TRECHO DO TEXTO:
>>>

A Rússia pretende aprovar uma vacina contra o novo coronavírus até 10 de agosto e com isso se tornar o primeiro país do mundo na corrida pela imunização da Covid-19. De acordo com a CNN internacional, a substância está sendo desenvolvida pelo Instituto Gamaleya, baseado em Moscou, mas tem levantado preocupações sobre sua eficácia, segurança e processos de desenvolvimento.
Agentes federais russos ouvidos pela CNN afirmam que o objetivo é disponibilizar a imunização para o público em até duas semanas, com profissionais da saúde na linha de frente sendo os primeiros a receberem a vacina.
De acordo com a publicação, o país não divulgou nenhuma informação científica sobre a pesquisa, cuja eficácia ou segurança ainda não foram comprovadas. Críticos a aceleração no processo de aprovação da vacina alegam que há uma pressão do kremlin para que a Rússia seja retratada como uma força científica global.
Outra preocupação é de que os testes em humanos ainda estariam incompletos e a vacina não teria passado da segunda fase do processo. A ideia seria começar a terceira fase de testagens em 3 de agosto, paralelamente à vacinação em profissionais de saúde.

<<<

DADOS PARA REVISÃO:
>>>

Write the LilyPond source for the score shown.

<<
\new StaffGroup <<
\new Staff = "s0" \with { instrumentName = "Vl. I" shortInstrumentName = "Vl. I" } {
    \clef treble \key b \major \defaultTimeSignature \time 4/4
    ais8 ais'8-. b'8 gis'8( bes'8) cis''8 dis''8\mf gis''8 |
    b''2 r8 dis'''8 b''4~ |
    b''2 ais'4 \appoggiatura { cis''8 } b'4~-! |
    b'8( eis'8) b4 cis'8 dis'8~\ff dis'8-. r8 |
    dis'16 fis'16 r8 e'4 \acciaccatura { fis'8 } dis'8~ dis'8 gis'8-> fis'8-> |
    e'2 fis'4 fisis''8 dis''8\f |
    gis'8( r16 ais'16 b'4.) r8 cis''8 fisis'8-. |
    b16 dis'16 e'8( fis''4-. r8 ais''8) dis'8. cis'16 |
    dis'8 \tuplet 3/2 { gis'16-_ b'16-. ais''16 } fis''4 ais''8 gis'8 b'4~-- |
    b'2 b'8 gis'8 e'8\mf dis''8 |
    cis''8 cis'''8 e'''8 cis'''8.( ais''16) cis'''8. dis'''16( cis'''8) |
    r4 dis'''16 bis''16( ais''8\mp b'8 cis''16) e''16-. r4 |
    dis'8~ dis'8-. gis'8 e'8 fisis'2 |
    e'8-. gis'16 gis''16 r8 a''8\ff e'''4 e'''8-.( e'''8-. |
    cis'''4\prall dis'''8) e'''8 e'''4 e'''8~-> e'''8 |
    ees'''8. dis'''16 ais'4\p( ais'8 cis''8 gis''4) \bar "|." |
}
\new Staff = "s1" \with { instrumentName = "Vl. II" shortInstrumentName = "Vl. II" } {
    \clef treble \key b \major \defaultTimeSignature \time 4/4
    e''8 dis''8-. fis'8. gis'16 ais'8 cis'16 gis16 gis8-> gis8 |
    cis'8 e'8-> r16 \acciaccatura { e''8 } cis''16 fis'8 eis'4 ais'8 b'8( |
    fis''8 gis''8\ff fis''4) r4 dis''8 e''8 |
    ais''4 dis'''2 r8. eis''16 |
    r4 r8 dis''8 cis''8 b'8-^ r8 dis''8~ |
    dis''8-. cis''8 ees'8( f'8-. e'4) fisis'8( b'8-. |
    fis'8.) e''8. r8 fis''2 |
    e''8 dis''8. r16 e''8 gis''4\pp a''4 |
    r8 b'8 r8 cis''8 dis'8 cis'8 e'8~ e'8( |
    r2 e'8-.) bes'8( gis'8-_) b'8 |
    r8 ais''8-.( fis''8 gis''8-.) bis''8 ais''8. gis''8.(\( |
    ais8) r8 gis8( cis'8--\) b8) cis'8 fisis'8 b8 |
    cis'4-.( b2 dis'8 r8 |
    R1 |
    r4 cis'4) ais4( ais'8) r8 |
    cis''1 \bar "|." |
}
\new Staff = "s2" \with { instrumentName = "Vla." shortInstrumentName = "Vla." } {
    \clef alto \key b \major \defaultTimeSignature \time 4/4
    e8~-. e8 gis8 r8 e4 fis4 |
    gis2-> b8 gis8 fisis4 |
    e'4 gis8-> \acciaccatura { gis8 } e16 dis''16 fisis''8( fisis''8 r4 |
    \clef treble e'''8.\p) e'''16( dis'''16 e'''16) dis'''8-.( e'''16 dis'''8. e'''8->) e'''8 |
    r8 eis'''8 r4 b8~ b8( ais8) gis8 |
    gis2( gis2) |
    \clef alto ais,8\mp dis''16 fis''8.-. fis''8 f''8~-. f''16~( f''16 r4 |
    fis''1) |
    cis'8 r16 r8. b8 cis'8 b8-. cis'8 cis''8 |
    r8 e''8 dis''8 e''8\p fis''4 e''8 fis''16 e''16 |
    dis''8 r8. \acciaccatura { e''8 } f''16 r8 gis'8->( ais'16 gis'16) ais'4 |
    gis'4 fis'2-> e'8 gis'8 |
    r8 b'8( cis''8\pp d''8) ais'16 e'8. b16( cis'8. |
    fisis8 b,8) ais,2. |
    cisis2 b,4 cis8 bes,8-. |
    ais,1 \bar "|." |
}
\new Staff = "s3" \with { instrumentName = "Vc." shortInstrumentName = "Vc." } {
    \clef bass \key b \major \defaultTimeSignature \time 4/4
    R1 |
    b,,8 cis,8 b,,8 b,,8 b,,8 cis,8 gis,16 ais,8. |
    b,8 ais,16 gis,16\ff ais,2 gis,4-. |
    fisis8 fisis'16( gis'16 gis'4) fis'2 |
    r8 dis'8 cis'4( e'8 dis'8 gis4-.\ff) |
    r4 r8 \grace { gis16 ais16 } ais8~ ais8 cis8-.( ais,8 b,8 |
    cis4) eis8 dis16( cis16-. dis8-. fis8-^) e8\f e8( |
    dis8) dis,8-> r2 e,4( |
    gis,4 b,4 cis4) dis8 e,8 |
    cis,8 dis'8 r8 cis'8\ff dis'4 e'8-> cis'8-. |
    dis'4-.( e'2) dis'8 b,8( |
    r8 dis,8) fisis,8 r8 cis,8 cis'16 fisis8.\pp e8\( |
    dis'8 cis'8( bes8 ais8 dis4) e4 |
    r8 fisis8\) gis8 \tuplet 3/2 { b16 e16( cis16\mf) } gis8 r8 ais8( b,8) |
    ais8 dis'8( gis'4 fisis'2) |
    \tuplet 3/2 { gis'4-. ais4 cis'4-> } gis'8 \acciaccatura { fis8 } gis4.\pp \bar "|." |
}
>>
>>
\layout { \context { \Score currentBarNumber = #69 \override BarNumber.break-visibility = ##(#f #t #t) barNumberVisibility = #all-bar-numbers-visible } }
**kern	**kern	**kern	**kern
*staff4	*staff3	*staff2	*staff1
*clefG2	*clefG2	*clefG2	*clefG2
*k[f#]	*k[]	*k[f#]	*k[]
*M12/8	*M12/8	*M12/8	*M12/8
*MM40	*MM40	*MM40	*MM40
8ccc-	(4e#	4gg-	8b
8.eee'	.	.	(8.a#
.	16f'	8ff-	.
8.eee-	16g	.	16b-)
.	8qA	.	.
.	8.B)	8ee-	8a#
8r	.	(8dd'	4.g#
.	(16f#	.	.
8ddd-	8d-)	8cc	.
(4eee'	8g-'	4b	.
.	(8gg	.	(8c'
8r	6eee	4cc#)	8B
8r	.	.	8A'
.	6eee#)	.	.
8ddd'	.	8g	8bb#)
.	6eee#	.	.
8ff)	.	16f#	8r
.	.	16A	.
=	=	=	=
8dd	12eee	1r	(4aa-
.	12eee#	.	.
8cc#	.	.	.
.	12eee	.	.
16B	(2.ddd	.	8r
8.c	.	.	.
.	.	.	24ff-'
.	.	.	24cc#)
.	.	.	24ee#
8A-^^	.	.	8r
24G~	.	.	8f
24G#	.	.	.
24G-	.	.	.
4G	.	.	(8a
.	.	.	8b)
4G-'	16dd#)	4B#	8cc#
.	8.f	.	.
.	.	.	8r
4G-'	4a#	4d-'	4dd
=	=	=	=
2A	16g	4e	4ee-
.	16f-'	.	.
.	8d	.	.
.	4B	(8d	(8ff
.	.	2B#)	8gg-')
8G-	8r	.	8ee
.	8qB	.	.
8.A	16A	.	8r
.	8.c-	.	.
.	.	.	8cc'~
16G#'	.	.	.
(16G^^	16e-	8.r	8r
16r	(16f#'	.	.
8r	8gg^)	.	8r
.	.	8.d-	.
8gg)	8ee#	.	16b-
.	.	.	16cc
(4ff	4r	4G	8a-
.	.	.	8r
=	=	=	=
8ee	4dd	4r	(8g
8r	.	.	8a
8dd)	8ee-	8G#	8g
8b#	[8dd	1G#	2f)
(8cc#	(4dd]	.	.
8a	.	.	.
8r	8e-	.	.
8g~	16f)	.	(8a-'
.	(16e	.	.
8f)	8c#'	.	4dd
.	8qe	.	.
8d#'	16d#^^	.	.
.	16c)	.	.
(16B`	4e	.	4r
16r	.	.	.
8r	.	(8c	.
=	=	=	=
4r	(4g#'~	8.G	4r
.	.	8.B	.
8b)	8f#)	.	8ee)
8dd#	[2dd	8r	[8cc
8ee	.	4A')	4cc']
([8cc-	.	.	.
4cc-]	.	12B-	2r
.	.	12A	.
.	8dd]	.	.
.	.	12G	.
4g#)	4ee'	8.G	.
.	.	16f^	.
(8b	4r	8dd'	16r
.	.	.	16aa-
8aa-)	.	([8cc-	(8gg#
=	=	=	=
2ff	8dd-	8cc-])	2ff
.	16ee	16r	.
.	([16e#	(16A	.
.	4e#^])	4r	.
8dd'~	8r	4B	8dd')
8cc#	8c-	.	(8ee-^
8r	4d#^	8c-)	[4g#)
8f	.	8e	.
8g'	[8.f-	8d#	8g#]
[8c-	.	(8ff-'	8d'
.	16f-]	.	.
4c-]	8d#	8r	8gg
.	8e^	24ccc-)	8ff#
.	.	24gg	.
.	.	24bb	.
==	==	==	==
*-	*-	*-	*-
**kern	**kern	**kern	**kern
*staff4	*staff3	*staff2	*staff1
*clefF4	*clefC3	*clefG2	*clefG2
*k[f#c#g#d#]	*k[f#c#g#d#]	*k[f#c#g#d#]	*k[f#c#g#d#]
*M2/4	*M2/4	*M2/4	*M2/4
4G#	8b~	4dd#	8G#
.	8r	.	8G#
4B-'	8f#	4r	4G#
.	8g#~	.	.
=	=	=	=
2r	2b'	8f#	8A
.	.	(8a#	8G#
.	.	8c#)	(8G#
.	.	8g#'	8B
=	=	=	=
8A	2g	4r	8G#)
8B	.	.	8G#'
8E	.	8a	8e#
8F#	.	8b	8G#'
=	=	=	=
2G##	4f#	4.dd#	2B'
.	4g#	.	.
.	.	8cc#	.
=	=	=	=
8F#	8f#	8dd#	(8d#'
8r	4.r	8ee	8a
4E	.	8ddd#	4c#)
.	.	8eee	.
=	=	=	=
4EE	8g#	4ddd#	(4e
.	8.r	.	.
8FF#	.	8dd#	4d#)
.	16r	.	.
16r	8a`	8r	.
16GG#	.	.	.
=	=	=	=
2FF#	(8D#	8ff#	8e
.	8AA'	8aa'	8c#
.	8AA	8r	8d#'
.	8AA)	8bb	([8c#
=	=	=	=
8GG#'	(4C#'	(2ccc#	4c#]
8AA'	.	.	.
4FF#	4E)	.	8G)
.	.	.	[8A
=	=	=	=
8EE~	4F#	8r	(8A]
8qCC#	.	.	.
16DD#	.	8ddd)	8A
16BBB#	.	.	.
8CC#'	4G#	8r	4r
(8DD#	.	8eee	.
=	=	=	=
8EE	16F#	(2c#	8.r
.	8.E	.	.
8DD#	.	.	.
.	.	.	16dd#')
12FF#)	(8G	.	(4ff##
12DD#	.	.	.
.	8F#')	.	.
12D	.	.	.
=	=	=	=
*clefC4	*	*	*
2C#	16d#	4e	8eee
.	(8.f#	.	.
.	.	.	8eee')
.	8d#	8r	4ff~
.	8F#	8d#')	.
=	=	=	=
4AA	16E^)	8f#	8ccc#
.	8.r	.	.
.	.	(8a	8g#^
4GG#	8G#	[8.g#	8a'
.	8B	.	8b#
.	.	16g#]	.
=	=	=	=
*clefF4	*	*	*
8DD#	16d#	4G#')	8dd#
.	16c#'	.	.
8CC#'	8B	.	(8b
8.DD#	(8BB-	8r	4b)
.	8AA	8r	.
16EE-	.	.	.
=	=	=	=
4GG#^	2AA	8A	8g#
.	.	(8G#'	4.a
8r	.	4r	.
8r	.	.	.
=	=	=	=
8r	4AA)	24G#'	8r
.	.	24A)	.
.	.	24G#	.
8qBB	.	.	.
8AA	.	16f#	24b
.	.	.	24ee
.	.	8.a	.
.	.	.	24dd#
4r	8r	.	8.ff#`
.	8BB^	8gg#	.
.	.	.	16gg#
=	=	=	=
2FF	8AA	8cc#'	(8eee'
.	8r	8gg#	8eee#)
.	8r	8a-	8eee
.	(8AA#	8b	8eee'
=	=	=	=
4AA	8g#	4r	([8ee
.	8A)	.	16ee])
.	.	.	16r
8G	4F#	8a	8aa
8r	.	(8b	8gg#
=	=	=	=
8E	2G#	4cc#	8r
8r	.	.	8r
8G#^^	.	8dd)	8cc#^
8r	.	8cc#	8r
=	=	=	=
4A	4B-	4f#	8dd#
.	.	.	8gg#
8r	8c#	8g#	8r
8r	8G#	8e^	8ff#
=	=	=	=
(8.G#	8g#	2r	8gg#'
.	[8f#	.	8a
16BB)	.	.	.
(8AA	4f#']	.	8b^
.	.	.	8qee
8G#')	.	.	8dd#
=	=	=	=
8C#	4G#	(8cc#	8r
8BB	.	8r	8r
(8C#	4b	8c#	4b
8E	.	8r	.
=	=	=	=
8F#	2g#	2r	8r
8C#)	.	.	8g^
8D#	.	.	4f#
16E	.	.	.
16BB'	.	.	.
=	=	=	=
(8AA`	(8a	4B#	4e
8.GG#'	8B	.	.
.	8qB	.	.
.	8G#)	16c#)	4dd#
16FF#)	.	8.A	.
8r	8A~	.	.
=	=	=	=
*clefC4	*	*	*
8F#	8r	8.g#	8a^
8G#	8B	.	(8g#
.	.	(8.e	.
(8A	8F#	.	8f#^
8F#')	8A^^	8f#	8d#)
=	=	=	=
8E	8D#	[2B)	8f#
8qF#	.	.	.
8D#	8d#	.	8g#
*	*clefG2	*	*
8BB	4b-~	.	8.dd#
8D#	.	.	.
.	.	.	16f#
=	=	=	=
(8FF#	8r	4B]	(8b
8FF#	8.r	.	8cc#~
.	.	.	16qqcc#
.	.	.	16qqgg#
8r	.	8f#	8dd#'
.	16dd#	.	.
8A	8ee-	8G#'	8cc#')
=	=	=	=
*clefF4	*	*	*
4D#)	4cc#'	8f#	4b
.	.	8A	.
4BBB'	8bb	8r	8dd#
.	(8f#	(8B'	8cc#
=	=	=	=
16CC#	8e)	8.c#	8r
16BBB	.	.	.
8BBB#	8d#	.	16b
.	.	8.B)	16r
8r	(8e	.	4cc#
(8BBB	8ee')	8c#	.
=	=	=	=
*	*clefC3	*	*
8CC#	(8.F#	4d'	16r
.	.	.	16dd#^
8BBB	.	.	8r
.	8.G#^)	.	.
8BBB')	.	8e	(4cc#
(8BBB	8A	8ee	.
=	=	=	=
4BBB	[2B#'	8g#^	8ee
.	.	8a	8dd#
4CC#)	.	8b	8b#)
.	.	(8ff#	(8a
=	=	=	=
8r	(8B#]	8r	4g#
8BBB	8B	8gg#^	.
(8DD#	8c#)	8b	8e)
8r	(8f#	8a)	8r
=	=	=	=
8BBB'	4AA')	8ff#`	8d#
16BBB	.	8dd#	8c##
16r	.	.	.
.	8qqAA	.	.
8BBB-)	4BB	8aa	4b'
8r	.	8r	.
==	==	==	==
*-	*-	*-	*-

<<<

O QUE FAZER:
1 > Segundo o texto sobre a vacina russa contra a Covid-19, a substância tem levantado preocupações sobre quais aspectos? Liste todos.
2 > Escreva a continuação do texto sobre a vacina russa contra a Covid-19, começando logo após a última frase.

RESULTADOS DO EXERCÍCIO:
1 > eficácia; segurança; processos de desenvolvimento

2 >
Cientistas russos, entretanto, afirmam que a vacina está sendo desenvolvida de forma rápida por ser adaptada de uma versão já existente e usada contra outras doenças. O processo é similar ao que o laboratório Moderna tem desenvolvido com o apoio do governo norte-americano, cujos testes chegaram à fase 3 ainda nesta semana.
Ainda nesta segunda-feira, 27, o instituto estatal russo de virologia Vector iniciou testes clínicos - feito em humanos - de uma segunda candidata a vacina contra a Covid-19. Segundo a agência de notícias RIA, cinco voluntários receberam o imunizante nessa fase.